Dal punto di vista strutturale, inoltre, si registra una diversa distribuzione dei servizi attivi sul territorio per natura giuridica del titolare, con prevalenza del settore pubblico in alcune regioni, come la Valle D’Aosta, le Province Autonome di Bolzano e Trento, l’Emilia-Romagna, il Molise, le Marche, il Piemonte, la Toscana e con prevalenza del settore privato in altre, come la Puglia, la Calabria il Friuli-Venezia Giulia, il Veneto, la Sardegna, la Lombardia, la Campania.

Altro tema è quello legato alla diffusione del tempo pieno, che dovrebbe essere la modalità standard di organizzazione di tali scuole. La mancanza del tempo pieno riguarda soprattutto le regioni del Sud: Campania e Calabria fanno registrare percentuali di bambini a tempo parziale pari al 12-14%, la Puglia raggiunge quasi il 23%. Un tema, quello del tempo parziale, che si lega a quello del servizio di mensa nelle regioni del Sud. A tal proposito, nell’XI Rapporto del Gruppo CRC, pubblicato il 20 novembre 2020, si evince come: “nelle Regioni meridionali, benché la scuola dell’infanzia sia ampiamente diffusa, un numero particolarmente alto di bambini ne fruisce solo a tempo parziale, in sezioni antimeridiane o per non più di 25 ore settimanali. Ciò vuol dire che molti bambini non condividono né un pasto quotidiano completo, né lo spazio e il tempo necessari a una socialità distesa e continuativa”.

In conclusione, la situazione attuale in Italia dei servizi educativi per l’infanzia mette in evidenza la necessità di due linee principali di intervento. Da un lato, emerge l’esigenza di politiche a sostegno sia della domanda di servizi sia dell’attivazione dell’offerta, attraverso investimenti pubblici per rendere disponibili un maggior numero di posti nei nidi. Dall’altro lato, nella prospettiva di potenziare le importanti e possibili funzioni educative, di inclusione sociale e di riequilibrio delle distanze socio-economiche che i servizi all’infanzia possono presentare, si pone la sfida dell’equità del sistema, dal punto di vista dell’accessibilità di tutti i bambini, indipendentemente dal luogo di residenza e dalle condizioni socioeconomiche dei nuclei familiari.

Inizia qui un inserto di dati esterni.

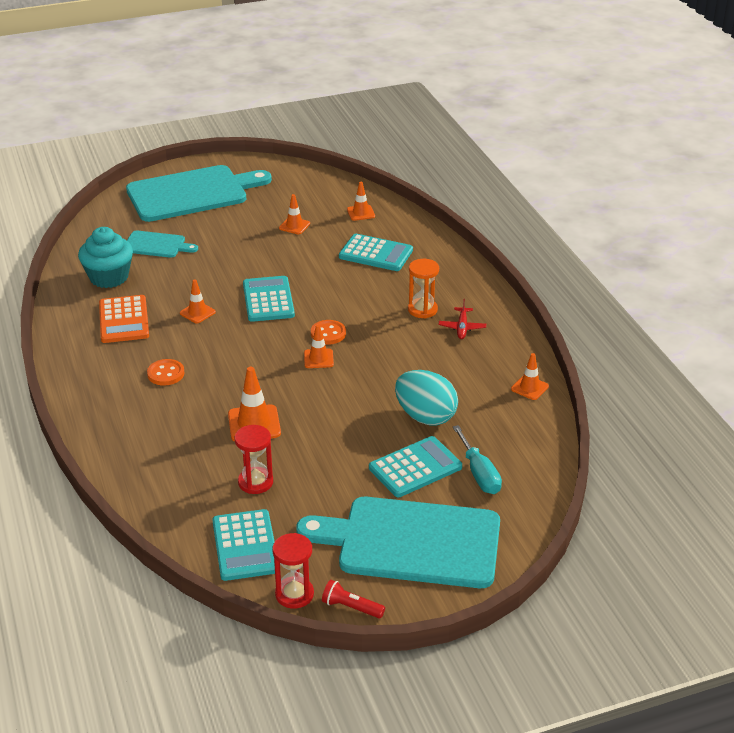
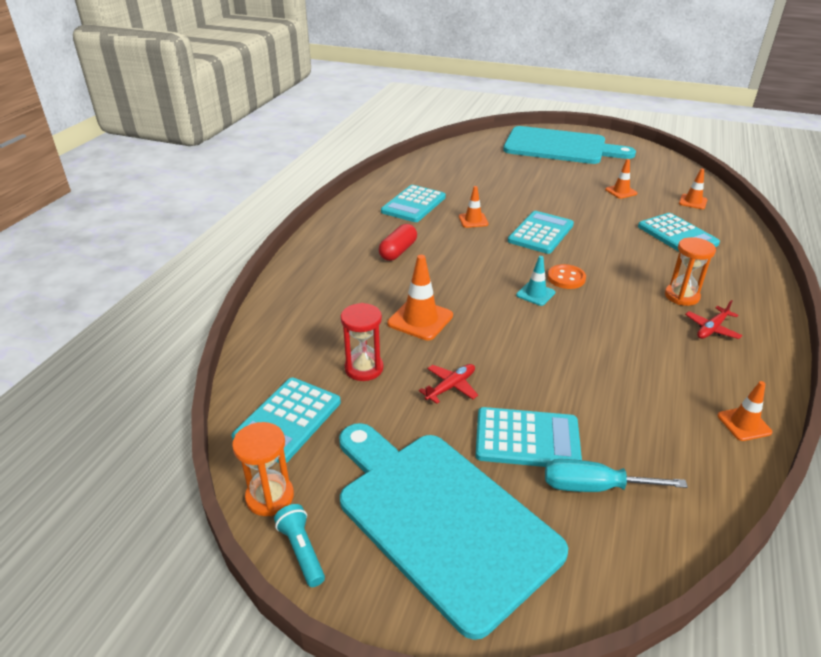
camera: 40 degrees right, 0 degrees up
turquoise cupcake [78,227,133,288] -> none
orange calculator [99,295,149,343] -> turquoise calculator [381,185,446,222]
turquoise cutting board [127,231,198,258] -> none
orange button [147,359,185,386] -> red capsule [379,224,417,261]
red hourglass [272,533,314,609] -> orange hourglass [232,422,294,516]
orange traffic cone [304,325,334,368] -> turquoise traffic cone [516,256,555,306]
red flashlight [322,580,385,618] -> turquoise flashlight [274,504,325,587]
turquoise egg [395,370,458,425] -> none
turquoise screwdriver [453,425,502,494] -> turquoise screwdriver turned 75 degrees clockwise [545,459,688,492]
none -> red plane [419,364,478,404]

Il ministero adesso sembra voler correre ai ripari e proprio qualche giorno fa Giuseppe Valditara ha firmato un nuovo decreto per finanziare ulteriori 64 asili nido, nell’ambito del Pnrr per un importo pari a 40,8 milioni di euro, di cui il 55% destinato ai comuni delle regioni del Mezzogiorno. In attesa di un nuovo ripensamento.